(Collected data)
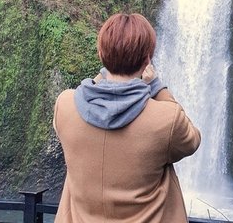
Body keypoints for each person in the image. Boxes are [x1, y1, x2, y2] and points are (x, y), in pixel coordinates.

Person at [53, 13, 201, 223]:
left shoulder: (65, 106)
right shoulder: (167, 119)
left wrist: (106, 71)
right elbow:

* * *

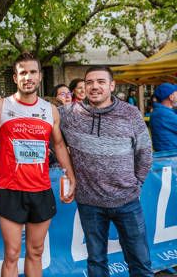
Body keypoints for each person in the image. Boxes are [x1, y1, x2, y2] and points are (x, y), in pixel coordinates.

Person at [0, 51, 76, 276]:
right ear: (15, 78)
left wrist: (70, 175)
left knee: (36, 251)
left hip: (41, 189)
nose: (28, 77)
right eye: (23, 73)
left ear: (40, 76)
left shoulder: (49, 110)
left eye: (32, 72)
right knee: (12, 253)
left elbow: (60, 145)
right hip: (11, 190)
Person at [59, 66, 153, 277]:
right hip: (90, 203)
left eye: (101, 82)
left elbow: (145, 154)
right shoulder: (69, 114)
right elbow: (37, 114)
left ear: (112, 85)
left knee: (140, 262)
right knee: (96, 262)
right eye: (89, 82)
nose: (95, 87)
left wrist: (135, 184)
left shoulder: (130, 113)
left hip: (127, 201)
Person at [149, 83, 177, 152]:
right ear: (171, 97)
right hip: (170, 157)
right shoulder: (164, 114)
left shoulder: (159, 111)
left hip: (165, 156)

Your instructions
Restate word for word the entries above, starting at the line with "right ear: (15, 78)" and ending at the line with "left hip: (165, 156)", inclusive, and no others.

Exercise response
right ear: (15, 78)
left wrist: (70, 175)
left knee: (36, 251)
left hip: (41, 189)
nose: (28, 77)
right eye: (23, 73)
left ear: (40, 76)
left shoulder: (49, 110)
left eye: (32, 72)
right knee: (12, 253)
left elbow: (60, 145)
right hip: (11, 190)
Person at [59, 66, 153, 277]:
right hip: (90, 203)
left eye: (101, 82)
left elbow: (145, 154)
right shoulder: (69, 114)
right elbow: (37, 114)
left ear: (112, 85)
left knee: (140, 262)
right knee: (96, 262)
right eye: (89, 82)
nose: (95, 87)
left wrist: (135, 184)
left shoulder: (130, 113)
left hip: (127, 201)
Person at [149, 83, 177, 152]:
right ear: (171, 97)
right hip: (170, 157)
right shoulder: (164, 114)
left shoulder: (159, 111)
left hip: (165, 156)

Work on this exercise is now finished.